CHRONAPOCALYPSE (accès libre)
« Ce qui est important, c’est de préserver l’envie d’acheter des montres et la possibilité de les acheter »
Animé par le sympathique Fabio Bonavita, « 3D Éco » (le magazine économique de la chaîne de télévision régionale Léman Bleu), se penchait hier soir sur les malheurs de l’horlogerie suisse, frappée par une crise sans précédent…
Sur le plateau, en direct et en respectant les distances sociales de rigueur, Olivier R. Müller (LuxeConsult), la rising star des consultants horlogers qui comprennent quelque chose à la situation [ils ne sont franchement pas si nombreux !] et qui constituent une « boîte à outils » très utile pour les marques, ainsi que Grégory Pons (Business Montres). En duplex et confiné, Charris Yadigaroglu, le directeur de la communication de MB&F. Meneur de jeu de ce magazine économique de Léman Bleu : l’intelligent Fabio Bonavita, toujours bienveillant, soucieux d’équilibrer les points de vue et toujours curieux d’en savoir plus.
Un débat constructif qui fait à peu près correctement le tour de la situation en une douzaine de minutes : on peut même dire que cet échange est, à ce jour, une des meilleures émissions qu’on puisse trouver sur la crise horlogère qui voit s’effondrer l’« ancien monde » sans pour autant nous donner les clés du futur « nouveau monde ». Réussir un tel débat n’était pas évident et le ton de vérité des échanges tranchait sur la langue de coton qui embrume et empâte les discussions habituelles à propos de la chronapocalypse en cours.
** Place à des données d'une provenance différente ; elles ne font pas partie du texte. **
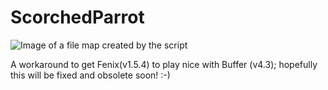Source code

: ScorchedParrot
==============

![Image of a file map created by the script](http://mattfenlon.com/img/scorchedparrot_logo.png)

A workaround to get Fenix(v1.5.4) to play nice with Buffer (v4.3); hopefully this will be fixed and obsolete soon! :-)

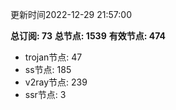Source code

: 更新时间2022-12-29 21:57:00

**总订阅: 73**
**总节点: 1539**
**有效节点: 474**
- trojan节点: 47
- ss节点: 185
- v2ray节点: 239
- ssr节点: 3

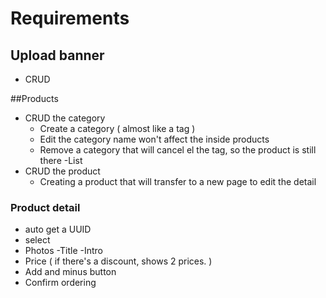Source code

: # Requirements

## Upload banner
- CRUD

##Products
- CRUD the category
   - Create a category ( almost like a tag )
   - Edit the category name won't affect the inside products
   - Remove a category that will cancel el the tag, so the product is still there
-List
- CRUD the product
   - Creating a product that will transfer to a new page to edit the detail

### Product detail
- auto get a UUID
- select
- Photos
-Title
-Intro
- Price ( if there's a discount, shows 2 prices. )
- Add and minus button
- Confirm ordering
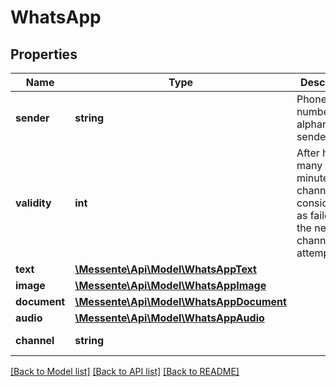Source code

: # WhatsApp

## Properties
Name | Type | Description | Notes
------------ | ------------- | ------------- | -------------
**sender** | **string** | Phone number or alphanumeric sender name | [optional] 
**validity** | **int** | After how many minutes this channel is   considered as failed and the next channel is attempted | [optional] 
**text** | [**\Messente\Api\Model\WhatsAppText**](WhatsAppText.md) |  | [optional] 
**image** | [**\Messente\Api\Model\WhatsAppImage**](WhatsAppImage.md) |  | [optional] 
**document** | [**\Messente\Api\Model\WhatsAppDocument**](WhatsAppDocument.md) |  | [optional] 
**audio** | [**\Messente\Api\Model\WhatsAppAudio**](WhatsAppAudio.md) |  | [optional] 
**channel** | **string** |  | [default to 'whatsapp']

[[Back to Model list]](../README.md#documentation-for-models) [[Back to API list]](../README.md#documentation-for-api-endpoints) [[Back to README]](../README.md)


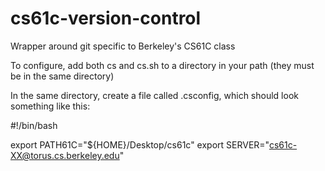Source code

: cs61c-version-control
=====================

Wrapper around git specific to Berkeley's CS61C class

To configure, add both cs and cs.sh to a directory in your path (they must be in the same directory)

In the same directory, create a file called .csconfig, which should look something like this:


#!/bin/bash

export PATH61C="${HOME}/Desktop/cs61c"
export SERVER="cs61c-XX@torus.cs.berkeley.edu"
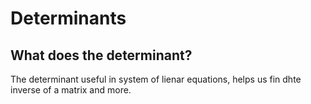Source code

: # Determinants

## What does the determinant?

The determinant useful in system of lienar equations, helps us fin dhte
inverse of a matrix and more.
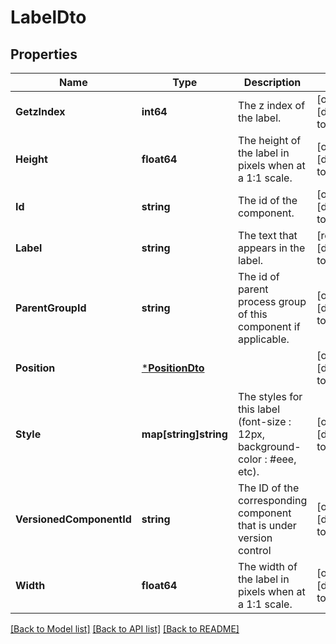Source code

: # LabelDto

## Properties
Name | Type | Description | Notes
------------ | ------------- | ------------- | -------------
**GetzIndex** | **int64** | The z index of the label. | [optional] [default to null]
**Height** | **float64** | The height of the label in pixels when at a 1:1 scale. | [optional] [default to null]
**Id** | **string** | The id of the component. | [optional] [default to null]
**Label** | **string** | The text that appears in the label. | [required] [default to null]
**ParentGroupId** | **string** | The id of parent process group of this component if applicable. | [optional] [default to null]
**Position** | [***PositionDto**](PositionDTO.md) |  | [optional] [default to null]
**Style** | **map[string]string** | The styles for this label (font-size : 12px, background-color : #eee, etc). | [optional] [default to null]
**VersionedComponentId** | **string** | The ID of the corresponding component that is under version control | [optional] [default to null]
**Width** | **float64** | The width of the label in pixels when at a 1:1 scale. | [optional] [default to null]

[[Back to Model list]](../README.md#documentation-for-models) [[Back to API list]](../README.md#documentation-for-api-endpoints) [[Back to README]](../README.md)

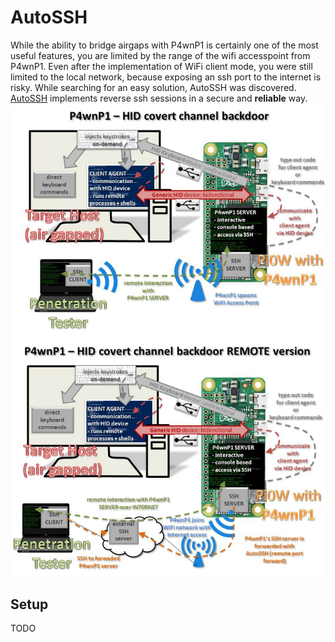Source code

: # AutoSSH

While the ability to bridge airgaps with P4wnP1 is certainly one of the most useful features, you are  limited by the range of the wifi accesspoint from P4wnP1. Even after the implementation of WiFi client mode, you were still limited to the local network, because exposing an ssh port to the internet is risky.
While searching for an easy solution, AutoSSH was discovered. [AutoSSH](http://www.harding.motd.ca/autossh/) implements reverse ssh sessions in a secure and **reliable** way.
![Diagramm](../img/p4wnp1-backdoor-diagramm.jpg)

## Setup
TODO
Les lecteurs de Business Montres ne seront pas surpris de retrouver dans la discussion bon nombre des idées qui sont défendues – voire combattues – dans les pages de notre Quotidien des montres. À chacun de se faire sa propre idée sur les propos très clairs de l’un ou de l’autre de nos interlocuteurs [« très clairs » ne signifiant pas forcément très crédibles, surtout quand on voir Olivier R. Müller reprendre sans sourciller la fable de la « reprise » des ventes horlogères en Chine] ! Quelques phrases à retenir de nos interventions :
• Conjoncture : « Les patrons les plus réalistes pensent que le premier semestre 2020 est mort et que la rentrée horlogère se fera en septembre ».
• Anticipation : « La situation est pour l’instant impossible à décrypter »…
• Actualité : « Personne ne regrettera l’ancien monde horloger accéléré par le confinement »…
• Mutation : « On vient de refermer la page des années 2000 et 2010. Ce qu’il y avait avant n’existera plus. On ne sait pas ce qui va advenir. J’espère qu’on en profitera pour garder les bonnes habitudes et pour rejeter les mauvaises »…
• Ancien monde : « Ce n’est pas un problème de marques, mais un problème de culture. C’est le vieux logiciel mental qui ne nous permettra pas de reprendre et refonder l’horlogerie. (…) Si on change de logiciel, tout ira mieux, mais on est allés de crise en crise depuis 2008 et même avant »…
• Effondrement : « On aura une bonne cinquantaine de maisons horlogères au tapis d’ici à la fin de l’année, avec plusieurs milliers d’emplois supprimés (quoiqu’en disent les marques)…
• Nouveau monde : « Un nouveau monde s’offre à nous. Il faudra forcément prendre de nouvelles habitudes et promouvoir une nouvelle culture horlogère, parce qu’on va aussi changer de clients. Je ne suis pas certain que les Chinois avalent les montres suisses aussi goulûment qu’avant »…
• E-commerce : « Ces histoires de en ligne/pas en ligne, c’est du n’importe quoi. Ce qui est important, c’est de préserver l’envie d’acheter des montres et la possibilité de les acheter. L’envie, c’est-à-dire faire des montres créatives – et elles ne le sont plus. La possibilité, c’est des montres à des prix accessibles, et les prix ne le sont plus. À partir de là, on peut rêver en ligne, sur la Lune ou bien vous voulez, le problème restera le même »…
• Salons horlogers : « Baselworld se sauvera sans doute à cause de sa biodiversité horlogère [on y trouve des représentants de toute l’activité horlogère], qui et un gage de survie. Watches & Wonders (Genève) est un peu trop spécialisé et risque de chuter parce qu’on ne sait pas ce que sera le luxe demain ».